# Fleas and Broken Images Replaced With Cherry Blossoms!



## Jeremy (Apr 2, 2017)

The fleas are gone and the collectibles are back to normal.  April Fool's Day is over.  This year's prank, for possibly the first time in TBT's history, had many people fooled.  As it turns out, the collectibles weren't broken and the "fight" between Justin and Oblivia was completely staged!  Always be skeptical about what happens on April 1st!

To remember this historic April Fool's Day prank, we are now selling commemorative flea collectibles in the shop for 15 bells.  Don't worry, this time the fleas are securely contained in a proper collectible border to avoid the mass infestation we experienced yesterday.  As you can see, each flea is happily floating among the clouds, looking down upon its fooled victims. 

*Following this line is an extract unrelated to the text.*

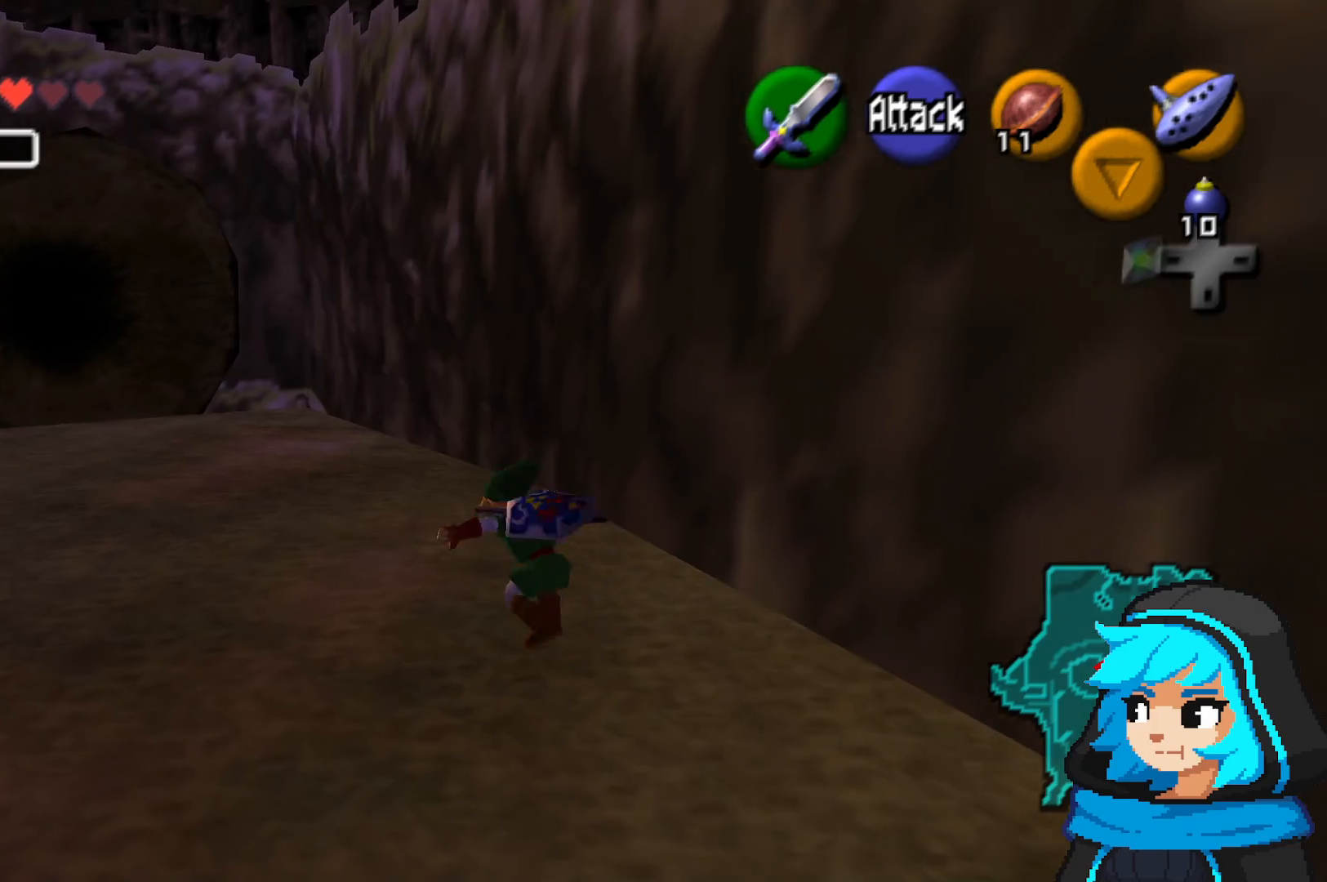
{"dt_ms": 500, "buttons": ["A"], "left_stick": "up-left", "events": [[17, "A", "down"], [167, "A", "up"], [217, "A", "down"], [267, "A", "up"], [350, "A", "down"]]}
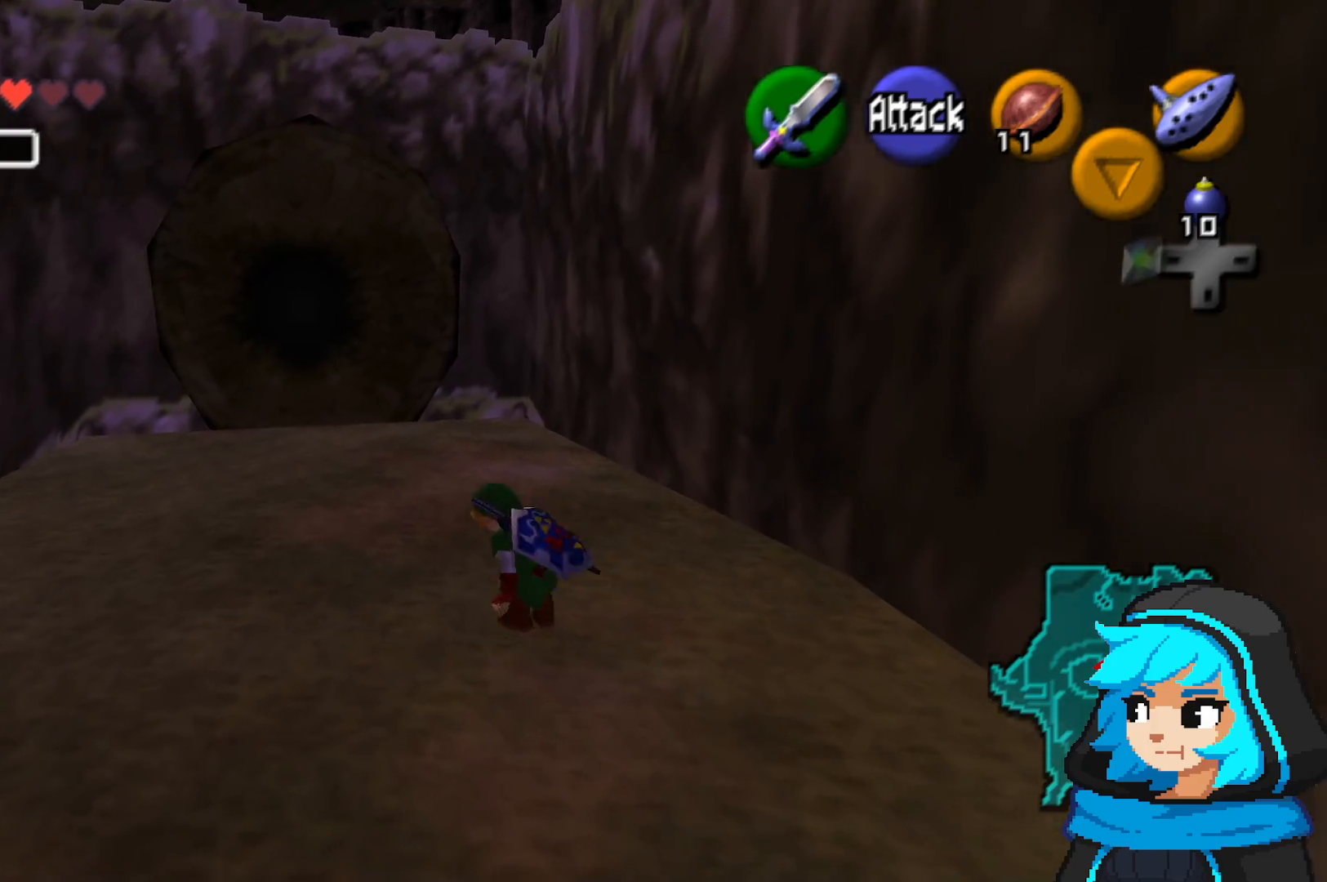
{"dt_ms": 500, "buttons": ["A"], "left_stick": "up", "events": [[17, "A", "up"], [67, "A", "down"], [117, "A", "up"], [200, "A", "down"], [317, "A", "up"], [350, "left_stick", "up"], [400, "A", "down"]]}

While it may be tough admitting to being fooled, we hope the new cherry blossom tree will ease the pain.  This is the first year TBT's tree has bloomed cherry blossoms and it will last a little over a week in concurrence with Animal Crossing's Cherry Blossom Festival.  Thanks to Laudine for creating this version of our tree.  And thanks to everyone who participated in yesterday's shenanigans, wether you were a participant, skeptic, or victim!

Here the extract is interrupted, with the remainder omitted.